In April, venture capital (VC) firms including Sequoia Capital, along with other prominent Indian startup founders and CEOs, came together to launch ACT (Action Covid Team), which provided grants to companies developing original solutions to combat the spread of the covid-19.

Sequoia Capital India also mentioned in its newsletter that its existing portfolio across India & ASEAN, raised a total of $2.8 billion in Q1 2020 from a variety of investors.

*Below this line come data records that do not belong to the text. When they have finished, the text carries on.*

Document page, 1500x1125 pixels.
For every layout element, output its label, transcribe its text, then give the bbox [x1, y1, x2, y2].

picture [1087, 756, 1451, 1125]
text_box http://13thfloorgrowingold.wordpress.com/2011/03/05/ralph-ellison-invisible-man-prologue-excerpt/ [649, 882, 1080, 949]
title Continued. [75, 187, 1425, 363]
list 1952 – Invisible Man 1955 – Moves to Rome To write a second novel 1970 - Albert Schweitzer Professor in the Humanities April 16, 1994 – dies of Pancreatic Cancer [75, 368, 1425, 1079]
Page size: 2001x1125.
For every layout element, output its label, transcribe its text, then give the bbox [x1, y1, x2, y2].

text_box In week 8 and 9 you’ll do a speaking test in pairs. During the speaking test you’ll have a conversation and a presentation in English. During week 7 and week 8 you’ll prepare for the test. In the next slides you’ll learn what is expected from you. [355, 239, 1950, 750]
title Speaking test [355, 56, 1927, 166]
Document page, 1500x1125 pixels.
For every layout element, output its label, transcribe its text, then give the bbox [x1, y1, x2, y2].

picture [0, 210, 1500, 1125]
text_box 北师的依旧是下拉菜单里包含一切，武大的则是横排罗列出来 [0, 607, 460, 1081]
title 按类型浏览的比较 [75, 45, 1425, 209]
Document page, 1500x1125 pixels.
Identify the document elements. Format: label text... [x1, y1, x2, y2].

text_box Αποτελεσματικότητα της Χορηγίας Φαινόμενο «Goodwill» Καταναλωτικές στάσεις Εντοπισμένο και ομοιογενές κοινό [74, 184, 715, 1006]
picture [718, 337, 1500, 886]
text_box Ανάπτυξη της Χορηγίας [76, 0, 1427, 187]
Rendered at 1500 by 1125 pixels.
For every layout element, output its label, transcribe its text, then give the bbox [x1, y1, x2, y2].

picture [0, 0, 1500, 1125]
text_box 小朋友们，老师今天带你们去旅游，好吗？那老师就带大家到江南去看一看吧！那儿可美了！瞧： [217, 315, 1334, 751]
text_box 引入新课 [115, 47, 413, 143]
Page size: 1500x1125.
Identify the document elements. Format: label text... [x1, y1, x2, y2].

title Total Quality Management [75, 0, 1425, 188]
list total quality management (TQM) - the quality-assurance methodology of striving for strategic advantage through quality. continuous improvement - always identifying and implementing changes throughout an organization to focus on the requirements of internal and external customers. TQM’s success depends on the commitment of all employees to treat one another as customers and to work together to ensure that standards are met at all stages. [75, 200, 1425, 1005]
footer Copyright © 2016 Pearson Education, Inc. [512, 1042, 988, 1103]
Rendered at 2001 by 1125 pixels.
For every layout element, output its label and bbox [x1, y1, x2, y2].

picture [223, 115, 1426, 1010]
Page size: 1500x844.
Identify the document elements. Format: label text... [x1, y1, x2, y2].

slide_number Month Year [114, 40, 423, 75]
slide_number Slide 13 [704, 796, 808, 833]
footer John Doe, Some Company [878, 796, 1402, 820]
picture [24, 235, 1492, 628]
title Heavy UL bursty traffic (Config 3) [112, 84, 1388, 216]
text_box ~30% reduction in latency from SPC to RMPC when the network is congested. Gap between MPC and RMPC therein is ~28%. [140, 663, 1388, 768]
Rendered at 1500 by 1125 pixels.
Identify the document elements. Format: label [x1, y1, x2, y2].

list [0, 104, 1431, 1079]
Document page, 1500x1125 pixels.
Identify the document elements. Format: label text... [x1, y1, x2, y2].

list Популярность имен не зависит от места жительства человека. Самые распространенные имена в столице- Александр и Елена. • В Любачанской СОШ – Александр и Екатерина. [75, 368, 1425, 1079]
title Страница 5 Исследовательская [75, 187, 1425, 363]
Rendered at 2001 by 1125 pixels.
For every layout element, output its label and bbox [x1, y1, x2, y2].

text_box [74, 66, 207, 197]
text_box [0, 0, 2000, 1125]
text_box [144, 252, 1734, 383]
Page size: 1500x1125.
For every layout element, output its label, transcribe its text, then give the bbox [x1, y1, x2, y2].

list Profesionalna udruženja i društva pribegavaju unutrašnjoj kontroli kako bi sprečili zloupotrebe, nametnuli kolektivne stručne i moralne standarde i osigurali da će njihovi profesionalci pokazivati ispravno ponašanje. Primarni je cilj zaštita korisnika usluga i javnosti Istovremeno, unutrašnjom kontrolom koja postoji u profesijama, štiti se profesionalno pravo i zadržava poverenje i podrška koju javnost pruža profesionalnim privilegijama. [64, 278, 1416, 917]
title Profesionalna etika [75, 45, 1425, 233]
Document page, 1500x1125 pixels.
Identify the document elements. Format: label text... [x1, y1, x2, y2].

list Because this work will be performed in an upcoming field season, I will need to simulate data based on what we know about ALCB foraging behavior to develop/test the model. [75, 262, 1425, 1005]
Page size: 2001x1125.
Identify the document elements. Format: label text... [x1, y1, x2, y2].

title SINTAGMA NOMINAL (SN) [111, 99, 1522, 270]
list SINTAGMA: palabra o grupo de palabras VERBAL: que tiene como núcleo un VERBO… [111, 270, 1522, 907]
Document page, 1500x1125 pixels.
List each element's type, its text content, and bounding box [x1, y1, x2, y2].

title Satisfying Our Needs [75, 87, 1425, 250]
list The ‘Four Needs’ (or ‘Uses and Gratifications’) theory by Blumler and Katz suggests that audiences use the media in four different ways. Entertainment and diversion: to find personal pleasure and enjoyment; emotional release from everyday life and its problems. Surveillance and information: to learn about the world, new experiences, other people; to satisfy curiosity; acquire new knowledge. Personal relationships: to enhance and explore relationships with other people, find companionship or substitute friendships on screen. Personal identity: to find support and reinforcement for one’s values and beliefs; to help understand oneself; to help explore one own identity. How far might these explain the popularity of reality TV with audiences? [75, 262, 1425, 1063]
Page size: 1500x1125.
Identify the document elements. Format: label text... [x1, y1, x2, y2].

Sequoia also participated in some of these investment rounds.

Of this some of the larger ones included- Indonesian unicorn Go Jek’s $1.2 billion Series F round; Indian food tech unicorn Zomato’s $150 million funding from Ant Financial; as well as Indian edtech unicorn BYJU’s which recently funding from General Atlantic and Tiger Global Management- in which Sequoia Capital India didn’t participate.

However, over the past quarter, Sequoia Capital India did participate in Unacademy’s $110 million Series E funding.

Further, the global venture capital firm also added newer companies to its portfolio, while investing this quarter in babycare brand Mamaearth; digital adoption provider Whatfix; agri-tech platform DeHaat, AI-based healthcare startup, Qure.ai; as well as AI-platfrom Salesken.ai, amongst others.

Sequoia Capital India also said that it is closely tracking the ‘rise of direct-to-consumer brands with strong appeal to Asia's mobile-first millennials’ along with agritech as a segment.

At the end of April, Sequoia Capital India also announced the third batch of its accelerator programme for startups, Surge, backing seven early stage Indian startups.

“While some startups in areas like edutech, online gaming, collaboration, food delivery or healthcare will see growth during this period, others will face difficult choices in the weeks and months ahead," said Rajan Anandan, MD of Sequoia Capital India in a recent column in Mint.